La gouverneure de l’Arkansas, Sarah Huckabee Sanders, a signé un nouveau projet de loi qui restreint les spectacles « à caractère pour adultes » mettant en scène des artistes nus ou semi-nus, des poitrines ou organes génitaux prothétiques, ainsi que des activités sexuelles réelles ou simulées qui répondent à des intérêts « prurients ». Ces spectacles sont désormais interdits sur les propriétés publiques, lorsqu’ils sont financés par des fonds publics, et lorsqu’ils permettent la présence de mineurs.

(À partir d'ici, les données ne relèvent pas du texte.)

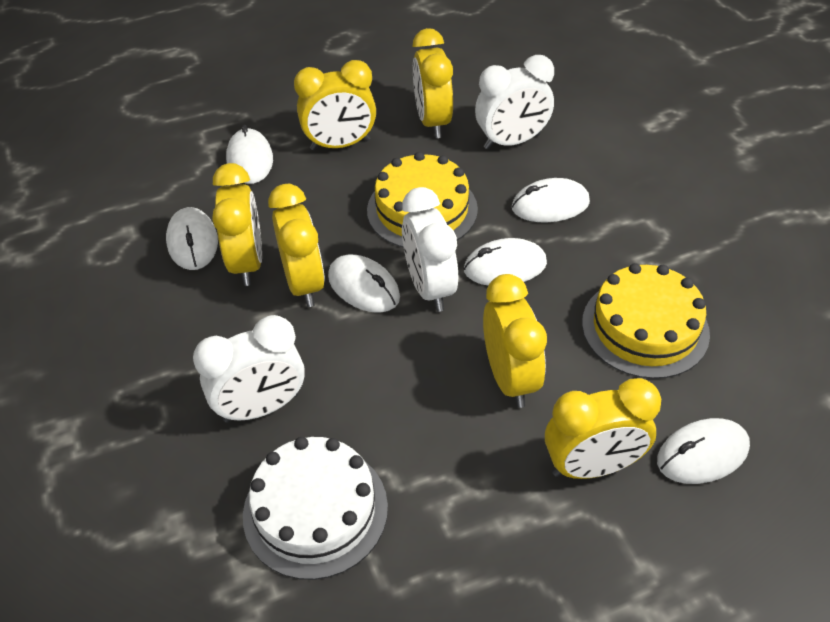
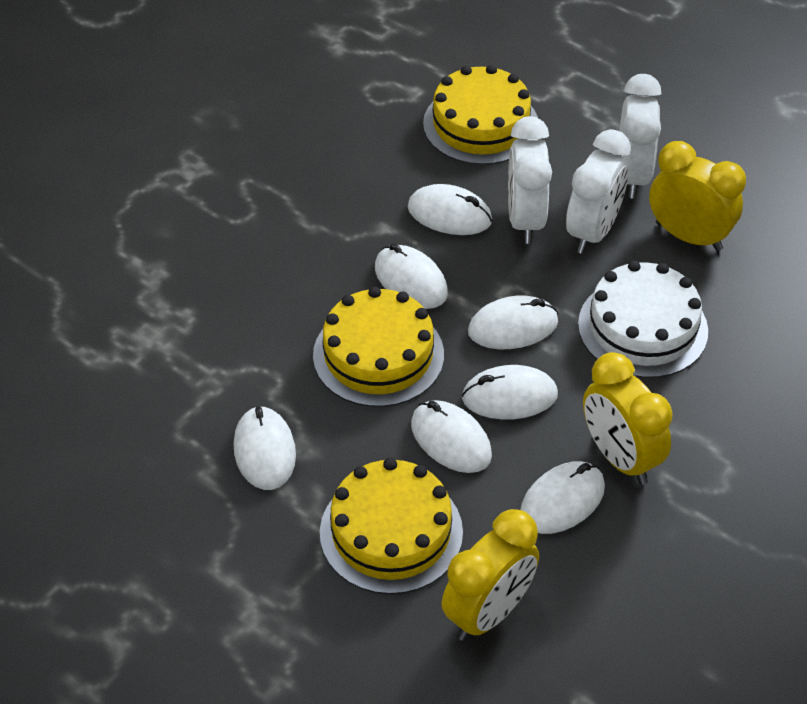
white mouse: 6 -> 7
yellow cake: 2 -> 3
yellow clock: 6 -> 3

À l’origine, la législation visait les spectacles de drag, les plaçant dans la même catégorie que les théâtres pour adultes et les clubs de strip-tease. Cette classification les aurait interdits à moins de 1 000 pieds des écoles publiques, des églises et des bibliothèques. Cependant, à la suite de plaintes d’opposants selon lesquelles la législation discriminait la communauté LGBTQ, le projet de loi a été amendé à la baisse et la version finale signée par la gouverneure ne mentionne ni les spectacles de drag ni l’identité de genre.

Malgré ces changements, les opposants affirment toujours que les nouvelles restrictions sont rédigées de manière trop vague et qu’elles sont inutiles. L’Arkansas n’est que l’un de plusieurs États où des élus républicains ont proposé ces derniers mois des restrictions visant les spectacles de drag, suscitant des inquiétudes au sein de la communauté LGBTQ quant au caractère discriminatoire de ces lois.

Alors que les partisans du nouveau projet de loi soutiennent qu’il est nécessaire pour protéger la décence publique, les opposants affirment qu’il cible injustement certains groupes et pourrait violer leurs droits garantis par le Premier Amendement. Le débat autour du projet de loi devrait se poursuivre, tandis que la communauté LGBTQ et ses alliés réclament une société plus inclusive et plus tolérante, et que les élus cherchent à concilier ces préoccupations avec les valeurs de leurs administrés.